**What you will do**
1 - From the example output in the setup instructions below, list the names of all the containers reported as started.
2 - Rewrite the setup instructions from "The agent continues" to "the common prerequisites.", replacing "LangChain" with "LlamaIndex".

**Text for analysis**

◇ ◇ ◇

The agent continues to break down the question into subquestions until it has the answers that it needs to form the final answer.
Model | Embedding | Framework | Vector Database | File Types |
---|---|---|---|---|
meta/llama3-70b-instruct | nvidia/nv-embedqa-e5-v5 | LangChain | Milvus | TXT, PDF, MD |
Complete the common prerequisites.
-
Export your NVIDIA API key as an environment variable:
export NVIDIA_API_KEY="nvapi-<...>"
-
Start the containers:
cd RAG/examples/advanced_rag/query_decomposition_rag/ docker compose up -d --build
Example Output
✔ Network nvidia-rag Created ✔ Container rag-playground Started ✔ Container milvus-minio Started ✔ Container chain-server Started ✔ Container milvus-etcd Started ✔ Container milvus-standalone Started
-
Confirm the containers are running:
docker ps --format "table {{.ID}}\t{{.Names}}\t{{.Status}}"
Example Output
CONTAINER ID NAMES STATUS 39a8524829da rag-playground Up 2 minutes bfbd0193dbd2 chain-server Up 2 minutes ec02ff3cc58b milvus-standalone Up 3 minutes 6969cf5b4342 milvus-minio Up 3 minutes (healthy) 57a068d62fbb milvus-etcd Up 3 minutes (healthy)
-
Open a web browser and access http://localhost:8090 to use the RAG Playground.
Refer to Using the Sample Web Application for information about uploading documents and using the web interface.
- Vector Database Customizations
- Stop the containers by running
docker compose down
. - Use the RAG Application: Query Decomposition Agent Helm chart to deploy this example in Kubernetes.

◇ ◇ ◇

**Data extracted from a collection**
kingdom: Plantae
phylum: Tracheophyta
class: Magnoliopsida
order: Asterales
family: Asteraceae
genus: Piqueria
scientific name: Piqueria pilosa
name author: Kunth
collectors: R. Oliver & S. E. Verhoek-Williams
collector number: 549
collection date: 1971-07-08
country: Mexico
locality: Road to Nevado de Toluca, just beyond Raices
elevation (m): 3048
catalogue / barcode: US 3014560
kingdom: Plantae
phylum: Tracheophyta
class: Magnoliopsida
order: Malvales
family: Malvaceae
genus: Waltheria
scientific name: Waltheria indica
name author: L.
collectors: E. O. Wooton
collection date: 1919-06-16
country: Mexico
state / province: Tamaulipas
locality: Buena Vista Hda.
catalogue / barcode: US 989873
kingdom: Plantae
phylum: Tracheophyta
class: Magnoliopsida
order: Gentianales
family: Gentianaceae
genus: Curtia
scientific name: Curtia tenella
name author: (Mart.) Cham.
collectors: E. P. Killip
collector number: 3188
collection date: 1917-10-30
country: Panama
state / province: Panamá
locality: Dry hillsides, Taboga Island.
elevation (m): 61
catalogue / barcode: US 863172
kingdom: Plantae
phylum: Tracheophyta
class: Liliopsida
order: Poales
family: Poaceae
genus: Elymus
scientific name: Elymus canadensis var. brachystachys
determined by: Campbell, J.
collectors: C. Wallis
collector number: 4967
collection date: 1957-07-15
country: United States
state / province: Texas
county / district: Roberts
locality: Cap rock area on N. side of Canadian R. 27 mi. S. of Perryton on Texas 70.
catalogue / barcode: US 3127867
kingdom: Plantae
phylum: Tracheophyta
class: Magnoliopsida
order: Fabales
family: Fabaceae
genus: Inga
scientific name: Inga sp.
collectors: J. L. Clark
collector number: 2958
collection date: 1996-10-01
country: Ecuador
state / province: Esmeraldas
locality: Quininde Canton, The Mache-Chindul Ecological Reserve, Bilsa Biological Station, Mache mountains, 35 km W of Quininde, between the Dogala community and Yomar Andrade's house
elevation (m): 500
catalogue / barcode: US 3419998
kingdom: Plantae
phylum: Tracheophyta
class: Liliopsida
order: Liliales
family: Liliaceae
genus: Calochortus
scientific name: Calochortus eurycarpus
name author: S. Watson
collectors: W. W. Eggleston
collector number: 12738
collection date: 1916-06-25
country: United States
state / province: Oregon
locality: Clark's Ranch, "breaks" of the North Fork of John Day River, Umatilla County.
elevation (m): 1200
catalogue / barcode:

◇ ◇ ◇

**Problem solutions**
1 - rag-playground, milvus-minio, chain-server, milvus-etcd, milvus-standalone

2 -
The agent continues to break down the question into subquestions until it has the answers that it needs to form the final answer.
Model | Embedding | Framework | Vector Database | File Types |
---|---|---|---|---|
meta/llama3-70b-instruct | nvidia/nv-embedqa-e5-v5 | LlamaIndex | Milvus | TXT, PDF, MD |
Complete the common prerequisites.